Microcalorimetric studies of tissue cells and bacteria

Abstract

AbstractAnalytical microcalorimetric studies of cultures of Enterobacter aerogenes and Clostridium pasteurianum revealed a complex pattern of heat production. While both organisms gave thermograms which followed the exponential growth curves in the early stages, the later events in the heat effect appeared to reflect deficiencies in the growth medium and induction of “secondary” nutrients. Synchronously dividing Schizosaccharomyces pombe is known to give maxima in oxygen uptake during the cell cycle. These peaks are enhanced by the uncoupling agent, 2‐oxomalononitrile m‐chlorophenylhydrazone (CCCP). The rate of heat production in control cultures pumped through the LKB microcalorimeter increased at a linear rate, doubling over each complete cell cycle. Introduction of CCCP to cultures gave an altered thermogram in which the maxima of heat evolution which occurred corresponded in time to the peaks in oxygen uptake.When suspensions of muscle fibroblasts from 9 day old chick embryos were pumped through the aeration vessel, they produced heat at a rate which was proportional to cell concentration. Inhibitors of respiration decreased heat evolution by similar percentages to their effect on oxygen uptake. Cells of the same type in monolayer gave slightly lower levels of heat production.

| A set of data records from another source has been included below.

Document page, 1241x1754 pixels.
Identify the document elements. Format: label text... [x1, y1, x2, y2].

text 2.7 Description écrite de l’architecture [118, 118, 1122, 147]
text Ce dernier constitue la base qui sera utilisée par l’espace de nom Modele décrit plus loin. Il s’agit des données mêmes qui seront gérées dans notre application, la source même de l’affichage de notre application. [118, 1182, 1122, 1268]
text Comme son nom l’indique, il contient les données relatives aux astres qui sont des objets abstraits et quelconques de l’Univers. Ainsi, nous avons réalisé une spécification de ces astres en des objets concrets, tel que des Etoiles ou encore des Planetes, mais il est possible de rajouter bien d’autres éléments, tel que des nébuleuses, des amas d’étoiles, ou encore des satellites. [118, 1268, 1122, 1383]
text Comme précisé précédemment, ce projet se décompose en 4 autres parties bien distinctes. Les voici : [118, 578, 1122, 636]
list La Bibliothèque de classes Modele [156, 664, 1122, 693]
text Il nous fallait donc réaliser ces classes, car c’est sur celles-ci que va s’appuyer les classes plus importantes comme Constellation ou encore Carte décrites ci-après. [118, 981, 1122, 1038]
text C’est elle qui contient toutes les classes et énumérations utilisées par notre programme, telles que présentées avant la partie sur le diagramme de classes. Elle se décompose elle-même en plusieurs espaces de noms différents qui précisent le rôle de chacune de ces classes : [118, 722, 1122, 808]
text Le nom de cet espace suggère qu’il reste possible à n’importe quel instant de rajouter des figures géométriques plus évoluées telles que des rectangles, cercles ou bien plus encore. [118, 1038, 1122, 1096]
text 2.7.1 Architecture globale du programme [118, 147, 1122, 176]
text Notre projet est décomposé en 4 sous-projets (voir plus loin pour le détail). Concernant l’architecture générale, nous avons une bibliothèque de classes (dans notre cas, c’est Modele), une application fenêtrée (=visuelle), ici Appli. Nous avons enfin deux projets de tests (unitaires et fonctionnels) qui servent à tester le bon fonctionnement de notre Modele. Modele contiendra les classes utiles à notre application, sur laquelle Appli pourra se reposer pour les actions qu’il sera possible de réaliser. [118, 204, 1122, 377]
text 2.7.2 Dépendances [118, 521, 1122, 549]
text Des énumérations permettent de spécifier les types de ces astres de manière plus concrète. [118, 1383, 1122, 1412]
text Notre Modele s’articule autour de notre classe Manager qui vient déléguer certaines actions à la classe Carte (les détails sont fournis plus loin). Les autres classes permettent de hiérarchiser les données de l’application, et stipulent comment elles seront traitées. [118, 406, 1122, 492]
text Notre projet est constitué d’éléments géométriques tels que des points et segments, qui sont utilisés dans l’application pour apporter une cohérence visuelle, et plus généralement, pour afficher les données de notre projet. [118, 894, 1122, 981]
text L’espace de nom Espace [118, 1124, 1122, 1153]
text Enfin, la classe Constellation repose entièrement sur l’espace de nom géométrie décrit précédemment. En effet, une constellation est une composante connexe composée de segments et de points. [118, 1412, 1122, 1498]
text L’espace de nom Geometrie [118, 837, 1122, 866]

The thermogram was characterised by maxima over 4 h, which may be a reflection of temporal changes in intracellular ATP levels. When muscle fibroblasts were mixed with excess (zero order kinetics) ATP and pumped through the gold vessel of the microcalorimeter, the rate of heat production was proportional to cell concentration, the latter representing the hydrolysing enzyme. 4,4′‐Dithiodi(nicotinic acid), a sulphydryl inhibitor which does not enter cells, depressed the calorimetric response vs cell concentration curve by 78%, indicating that a sulphydryl enzyme was present at the cell surface. Batch calorimetric experiments to determine the heat of interaction of antibodies with cells gave thermograms which differed in form and value, the latter changing in sign and magnitude. The results illustrate the need for careful model experiments to disect this complex system. The present results underline the value of microcalorimetry in giving analytical data on growth and respiration in cells and organisms and illustrates the potential of the technique in studies of surface‐localised reactions.